L’insolvabilité de Marcel St-Arneault n’étant pas contestée, et même admise par ce dernier, la satisfaction du premier critère est assez succinctement confirmée.
Quant à la deuxième condition, la Cour d’appel ratifie le raisonnement du premier juge qui avait conclu que les actes de délaissement volontaire constituaient une libéralité envers 9386. En effet, malgré le fait que les délaissements aient été consentis en paiement de la dette de Marcel St-Arneault :
« [42] Il est reconnu par la doctrine et la jurisprudence que le caractère gratuit de l’acte doit recevoir une interprétation large et libérale qui inclut non seulement l’acte fait sans aucune contrepartie, mais aussi celui pour lequel la contrepartie est nettement inférieure à la prestation reçue. »
Le juge Buchholz avait conclu dans les circonstances de l’espèce que « la contrepartie reçue est ici très largement inférieure à la contrepartie donnée », n’ayant « aucune commune mesure » entre la dette due à 9386 et la valeur des immeubles. En effet Marcel St-Arneault avait cédé des immeubles d’une valeur de 1 600 000$ en retour d’une quittance de 750 000$. Ainsi, vu cette différence de valeurs, les délaissements volontaires équivalent à une libéralité au sens de l’article 1633 C.c.Q. :
« [46] […] L’assise juridique sur laquelle repose cette conclusion, soit qu’un acte peut être à titre gratuit pour partie et à titre onéreux pour une autre et peut alors être scindé et être inopposable pour sa partie qui constitue l’enrichissement au profit du tiers aux dépens des créanciers, a été reconnue par la Cour. Il n’y a pas là matière à intervention. »
C’est sur cette assise que la Cour rejette l’appel de 9386, ajoutant un argument d’équité, selon lequel l’appelante ne devrait pas bénéficier de la fraude de Marcel St-Arneault au détriment des intimés, alors qu’elle n’encourt qu’un manque à gagner, contrairement aux intimés qui auraient subi un perte financière importante.
Commentaire
Cette décision de la Cour d’appel illustre bien le mécanisme de mise en œuvre des présomptions des articles 1632 et 1633 C.c.Q. alors que la Cour est appelée à se pencher sur l’application des deux dispositions.

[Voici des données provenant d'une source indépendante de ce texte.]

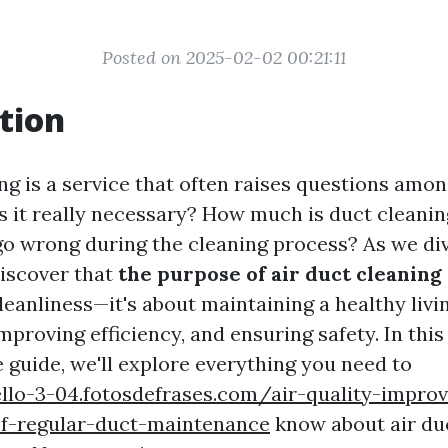
Posted on 2025-02-02 00:21:11
tion
ng is a service that often raises questions amo
 it really necessary? How much is duct cleanin
o wrong during the cleaning process? As we div
discover that
the purpose of air duct cleaning
eanliness—it's about maintaining a healthy livi
proving efficiency, and ensuring safety. In this
guide, we'll explore everything you need to
ello-3-04.fotosdefrases.com/air-quality-impro
of-regular-duct-maintenance
know about air duc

D’abord, la Cour rappelle que la présomption édictée par l’article 1632 C.c.Q. demeure réfragable malgré l’usage du mot « réputé » par le législateur. Ainsi, le tiers qui connait l’état d’insolvabilité atteinte ou recherchée de son co-contractant et qui se voit donc imputer une présomption de mauvaise foi par cet article, conserve le droit de repousser cette présomption en établissant sa bonne foi.
Quant au tiers, même de bonne foi, qui tente de profiter d’une occasion en or en concluant un acte qui paraît lui être disproportionnellement bénéfique, il risque de voir ses gains réduits ou même anéantis par l’effet de l’article 1633 C.c.Q. si son débiteur se révélait être insolvable. Le contrat qui semblait être une aubaine lui révèlera alors ses couts cachés.
Le texte intégral de la décision est disponible ici.
[1] St-Arneault c. St-Arneault, 2021 QCCS 1373, par. 39.